Ronny stormed out of the room; Milosz followed after her. However, by the next day, Trena and Milosz had made up. Together, they informed my husband that he would be Trena’s replacement, in the event that she was unable to perform her duties aboard The Majestic. As planned, they did not tell him why. 

When Akuna told me the news at our apartment that evening, I was excited for him. I wasn’t at all worried that my husband was in any legitimate danger. In retrospect, I’ve wondered why I felt this way. Like Milosz, I suppose I must have found it quite impossible to believe that Trena Arsillion, author of The Experiments in Immortality, might one day no longer be with us.

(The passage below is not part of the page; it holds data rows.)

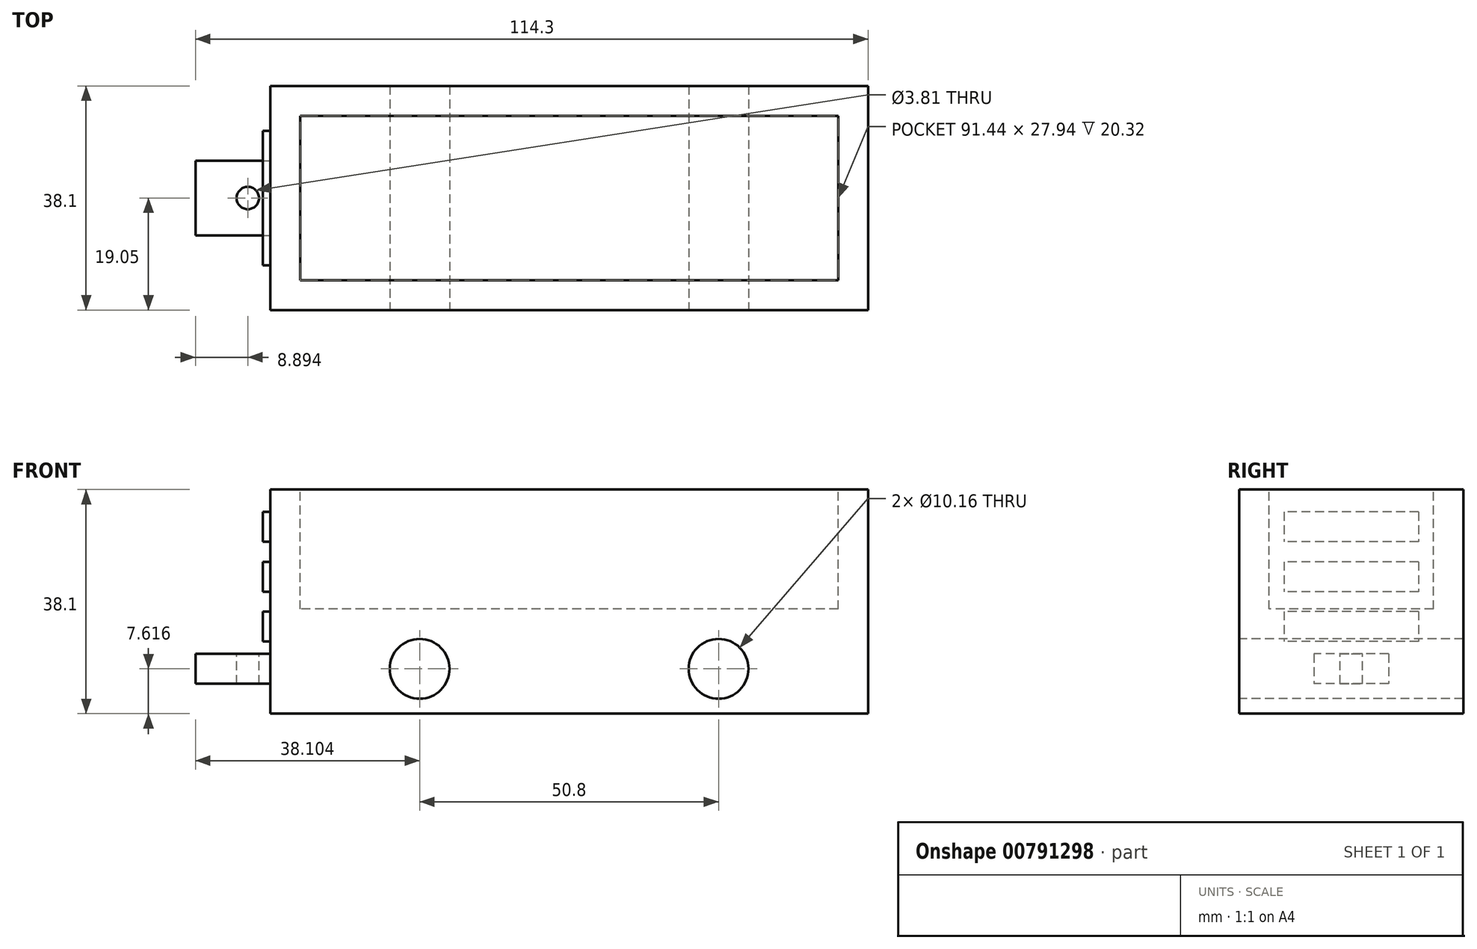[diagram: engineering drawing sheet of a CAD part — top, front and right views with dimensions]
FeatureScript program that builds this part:
annotation { "Feature Type Name" : "Feature", "Feature Type Description" : "" }
export const myFeature = defineFeature(function(context is Context, id is Id, definition is map)
    precondition{}
    {
        {
            var Q0;
            Q0=qCreatedBy(makeId("Front.planeOp"),FACE);
            var sketch = newSketch(context, id + "F0", { "sketchPlane" : qUnion([Q0])});
            skLineSegment(sketch, "E0.bottom", {"start": v(-53.18, 18.59) * mm, "end": v(48.42, 18.59) * mm});
            skLineSegment(sketch, "E0.top", {"start": v(-53.18, -19.51) * mm, "end": v(48.42, -19.51) * mm});
            skLineSegment(sketch, "E0.left", {"start": v(-53.18, 18.59) * mm, "end": v(-53.18, -19.51) * mm});
            skLineSegment(sketch, "E0.right", {"start": v(48.42, 18.59) * mm, "end": v(48.42, -19.51) * mm});
            skSolve(sketch);
        }
        {
            var Q0;
            Q0=qSketchRegion(id+"F0",true);
            extrude(context, id + "F1", {"entities" : qUnion([Q0]), "depth" : 38.1 * mm});
        }
        {
            var Q0;
            Q0=makeQuery(id+"F1.opExtrude","SWEPT_FACE",FACE,{"disambiguationData":[OSD([sQuery(id+"F0.wireOp",EDGE,"E0.bottom")])]});
            var sketch = newSketch(context, id + "F2", { "sketchPlane" : qUnion([Q0])});
            skLineSegment(sketch, "E1.bottom", {"start": v(43.34, -5.08) * mm, "end": v(-48.1, -5.08) * mm});
            skLineSegment(sketch, "E1.top", {"start": v(43.34, -33.02) * mm, "end": v(-48.1, -33.02) * mm});
            skLineSegment(sketch, "E1.left", {"start": v(43.34, -5.08) * mm, "end": v(43.34, -33.02) * mm});
            skLineSegment(sketch, "E1.right", {"start": v(-48.1, -5.08) * mm, "end": v(-48.1, -33.02) * mm});
            skSolve(sketch);
        }
        {
            var Q0;
            Q0=makeQuery(id+"F2.imprint","IMPRINT",FACE,{"disambiguationData":[TD([[makeQuery(id+"F2.imprint","IMPRINT",EDGE,{"derivedFrom":sQuery(id+"F2.wireOp",EDGE,"E1.bottom")}),1.0]])]});
            extrude(context, id + "F3", {"entities" : qUnion([Q0]), "operationType" : NewBodyOperationType.REMOVE, "oppositeDirection" : true, "depth" : 20.32 * mm});
        }
        {
            var Q0;
            Q0=makeQuery(id+"F1.opExtrude","CAP_FACE",FACE,{"disambiguationData":[OSD([sQuery(id+"F0.wireOp",EDGE,"E0.bottom"),sQuery(id+"F0.wireOp",EDGE,"E0.top"),sQuery(id+"F0.wireOp",EDGE,"E0.left"),sQuery(id+"F0.wireOp",EDGE,"E0.right")])],"isStart":false});
            var sketch = newSketch(context, id + "F4", { "sketchPlane" : qUnion([Q0])});
            skCircle(sketch, "E2", {"center": v(-27.78, -11.9) * mm, "radius": 5.08 * mm});
            skCircle(sketch, "E3", {"center": v(23.02, -11.9) * mm, "radius": 5.08 * mm});
            skSolve(sketch);
        }
        {
            var Q0;
            Q0=makeQuery(id+"F4.imprint","IMPRINT",FACE,{"disambiguationData":[TD([[makeQuery(id+"F4.imprint","IMPRINT",EDGE,{"derivedFrom":sQuery(id+"F4.wireOp",EDGE,"E2")}),1.0]])]});
            var Q1;
            Q1=makeQuery(id+"F4.imprint","IMPRINT",FACE,{"disambiguationData":[TD([[makeQuery(id+"F4.imprint","IMPRINT",EDGE,{"derivedFrom":sQuery(id+"F4.wireOp",EDGE,"E3")}),1.0]])]});
            extrude(context, id + "F5", {"entities" : qUnion([Q0, Q1]), "operationType" : NewBodyOperationType.REMOVE, "endBound" : BoundingType.THROUGH_ALL, "oppositeDirection" : true, "depth" : 25.4 * mm});
        }
        {
            var Q0;
            Q0=makeQuery(id+"F1.opExtrude","SWEPT_FACE",FACE,{"disambiguationData":[OSD([sQuery(id+"F0.wireOp",EDGE,"E0.left")])]});
            var sketch = newSketch(context, id + "F6", { "sketchPlane" : qUnion([Q0])});
            skLineSegment(sketch, "E4.bottom", {"start": v(7.62, 14.78) * mm, "end": v(30.48, 14.78) * mm});
            skLineSegment(sketch, "E4.top", {"start": v(7.62, -15.7) * mm, "end": v(30.48, -15.7) * mm});
            skLineSegment(sketch, "E4.left", {"start": v(7.62, 14.78) * mm, "end": v(7.62, -15.7) * mm});
            skLineSegment(sketch, "E4.right", {"start": v(30.48, 14.78) * mm, "end": v(30.48, -15.7) * mm});
            skLineSegment(sketch, "E5", {"start": v(7.62, 9.7) * mm, "end": v(30.48, 9.7) * mm});
            skLineSegment(sketch, "E6", {"start": v(7.62, 6.3) * mm, "end": v(30.48, 6.3) * mm});
            skLineSegment(sketch, "E7", {"start": v(7.62, 1.23) * mm, "end": v(30.48, 1.23) * mm});
            skLineSegment(sketch, "E8", {"start": v(7.62, -2.15) * mm, "end": v(30.48, -2.15) * mm});
            skLineSegment(sketch, "E9", {"start": v(7.62, -7.23) * mm, "end": v(30.48, -7.23) * mm});
            skLineSegment(sketch, "E10", {"start": v(7.62, -10.6) * mm, "end": v(30.48, -10.6) * mm});
            skSolve(sketch);
        }
        {
            var Q0;
            {var subQ0=sQuery(id+"F6.wireOp",EDGE,"E4.bottom");Q0=makeQuery(id+"F6.imprint","IMPRINT",FACE,{"disambiguationData":[TD([[makeQuery(id+"F6.imprint","IMPRINT",EDGE,{"derivedFrom":subQ0}),-1.0]])]});}
            var Q1;
            {var subQ0=sQuery(id+"F6.wireOp",EDGE,"E6");Q1=makeQuery(id+"F6.imprint","IMPRINT",FACE,{"disambiguationData":[TD([[makeQuery(id+"F6.imprint","IMPRINT",EDGE,{"derivedFrom":subQ0}),-1.0]])]});}
            var Q2;
            {var subQ0=sQuery(id+"F6.wireOp",EDGE,"E8");Q2=makeQuery(id+"F6.imprint","IMPRINT",FACE,{"disambiguationData":[TD([[makeQuery(id+"F6.imprint","IMPRINT",EDGE,{"derivedFrom":subQ0}),-1.0]])]});}
            extrude(context, id + "F7", {"entities" : qUnion([Q0, Q1, Q2]), "operationType" : NewBodyOperationType.ADD, "depth" : 1.27 * mm});
        }
        {
            var Q0;
            Q0=makeQuery(id+"F1.opExtrude","SWEPT_FACE",FACE,{"disambiguationData":[OSD([sQuery(id+"F0.wireOp",EDGE,"E0.left")])]});
            var sketch = newSketch(context, id + "F8", { "sketchPlane" : qUnion([Q0])});
            skLineSegment(sketch, "E11.bottom", {"start": v(12.7, -9.35) * mm, "end": v(25.4, -9.35) * mm});
            skLineSegment(sketch, "E11.top", {"start": v(12.7, -14.43) * mm, "end": v(25.4, -14.43) * mm});
            skLineSegment(sketch, "E11.left", {"start": v(12.7, -9.35) * mm, "end": v(12.7, -14.43) * mm});
            skLineSegment(sketch, "E11.right", {"start": v(25.4, -9.35) * mm, "end": v(25.4, -14.43) * mm});
            skSolve(sketch);
        }
        {
            var Q0;
            Q0=qSketchRegion(id+"F8",true);
            extrude(context, id + "F9", {"entities" : qUnion([Q0]), "operationType" : NewBodyOperationType.ADD, "depth" : 12.7 * mm});
        }
        {
            var Q0;
            Q0=makeQuery(id+"F9.opExtrude","SWEPT_FACE",FACE,{"disambiguationData":[OSD([sQuery(id+"F8.wireOp",EDGE,"E11.bottom")])]});
            var sketch = newSketch(context, id + "F10", { "sketchPlane" : qUnion([Q0])});
            skCircle(sketch, "E12", {"center": v(-56.99, -19.05) * mm, "radius": 1.9 * mm});
            skSolve(sketch);
        }
        {
            var Q0;
            Q0=makeQuery(id+"F10.imprint","IMPRINT",FACE,{"disambiguationData":[TD([[makeQuery(id+"F10.imprint","IMPRINT",EDGE,{"derivedFrom":sQuery(id+"F10.wireOp",EDGE,"E12")}),1.0]])]});
            extrude(context, id + "F11", {"entities" : qUnion([Q0]), "operationType" : NewBodyOperationType.REMOVE, "endBound" : BoundingType.THROUGH_ALL, "oppositeDirection" : true, "depth" : 25.4 * mm});
        }
    });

Built from her design, The Majestic was the culmination of her life’s work. So, for Trena, the decision to build the TRENA system was deeply personal. By sending her mind, or her consciousness, to see the new frontiers of the outersky instead of her body, she may have believed that she had achieved a better kind immortality than that offered from her treatments. I regret I never asked her this outright.

Her decision to include Akuna among the crew was no less profound. If she could not end her career at Calliope with her greatest mentor, Dr. Kwame Earnest Appiah, then she would have the next best thing. All of us, even Wiles, agreed that Dr. Akuna was perfect. At the time, we truly believed it.